Dans un rapport demandé par les ministères de l’Économie et de l’Agriculture, auquel Ouest-France a eu accès, l’ancien président de Système U Serge Papin formule neuf propositions. La plus importante consisterait « à rendre obligatoire le contrat entre le producteur et l’industriel de première transformation ou à forte composante de matière première agricole, tels que la charcuterie et la boulangerie. » Par exemple, entre un producteur laitier et un industriel du beurre.

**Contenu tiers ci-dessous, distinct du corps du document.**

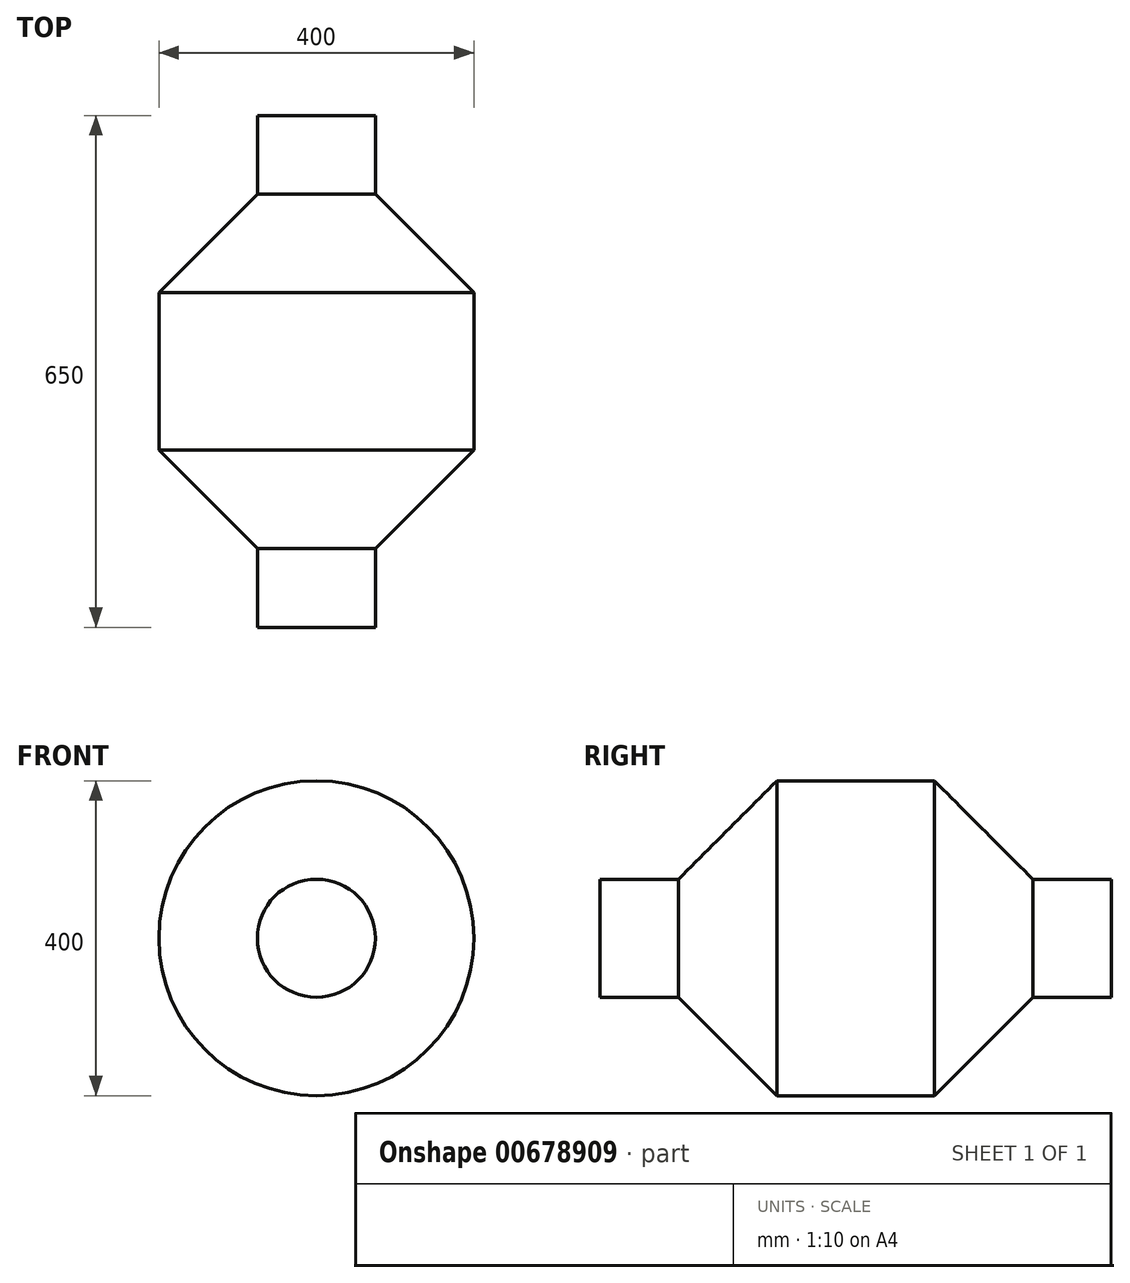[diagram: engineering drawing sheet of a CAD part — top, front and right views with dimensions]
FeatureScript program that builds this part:
annotation { "Feature Type Name" : "Feature", "Feature Type Description" : "" }
export const myFeature = defineFeature(function(context is Context, id is Id, definition is map)
    precondition{}
    {
        {
            var Q0;
            Q0=qCreatedBy(makeId("Right.planeOp"),FACE);
            var sketch = newSketch(context, id + "F0", { "sketchPlane" : qUnion([Q0])});
            skLineSegment(sketch, "E0", {"start": v(0, 0) * mm, "end": v(0, 75) * mm});
            skLineSegment(sketch, "E1", {"start": v(0, 75) * mm, "end": v(100, 75) * mm});
            skLineSegment(sketch, "E2", {"start": v(100, 75) * mm, "end": v(225, 200) * mm});
            skLineSegment(sketch, "E3", {"start": v(225, 200) * mm, "end": v(425, 200) * mm});
            skLineSegment(sketch, "E4", {"start": v(425, 200) * mm, "end": v(550, 75) * mm});
            skLineSegment(sketch, "E5", {"start": v(550, 75) * mm, "end": v(650, 75) * mm});
            skLineSegment(sketch, "E6", {"start": v(650, 75) * mm, "end": v(650, 0) * mm});
            skLineSegment(sketch, "E7", {"start": v(650, 0) * mm, "end": v(0, 0) * mm});
            skSolve(sketch);
        }
        {
            var Q0;
            Q0=makeQuery(id+"F0.imprint","IMPRINT",FACE,{"disambiguationData":[TD([[makeQuery(id+"F0.imprint","IMPRINT",EDGE,{"derivedFrom":sQuery(id+"F0.wireOp",EDGE,"E0")}),-1.0]])]});
            var Q1;
            Q1=sQuery(id+"F0.wireOp",EDGE,"E7");
            revolve(context, id + "F1", {"entities" : qUnion([Q0]), "axis" : qUnion([Q1]), "revolveType" : RevolveType.FULL});
        }
    });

Coopération plutôt qu’opposition

​Ce contrat pourrait s’appuyer sur des indicateurs de coûts interprofessionnels, ou sur l’indicateur de marché France Agrimer, afin d’en « valider le caractère universel, objectif et indiscutable​ ». Le prix devrait également prévoir des mécaniques d’indexation basées sur la hausse ou la baisse du cours des matières premières. Dans le contrat commercial passé ensuite, la quote-part du prix de la matière première agricole figurerait comme un élément non négociable. « Ce prix pourrait même figurer à part sur les factures », insiste le rapport.

Serge Papin recommande la mise en place de contrats pluriannuels de trois ans renouvelables. L’objectif étant « de faire naître des stratégies de coopération et non plus d’opposition »​, ajoute-t-il. Une stratégie qui implique le renforcement des pouvoirs du médiateur pour autoriser des arbitrages permettant de trancher.

Favoriser l’origine France

Pour « favoriser le patriotisme économique »​, Serge Papin plaide pour « identifier systématiquement l’origine France des ingrédients et des produits, y compris en restauration collective. C’est une cause importante à défendre au niveau européen. »

Mais rien ne sera possible sans une « accélération de la transformation des coopératives et un encouragement des agriculteurs à se regrouper »​, précise le rapport. Le monde agricole ne pourra pas s’adapter aux nouvelles demandes de la société « tout en étant sans cesse menacé par la baisse de ses revenus ».

Reste à savoir ce que le gouvernement retiendra de ces propositions. C’est un enjeu de souveraineté alimentaire. Et la seule façon de conserver des agriculteurs, qui ne seront plus qu’1 % de la population active en 2030.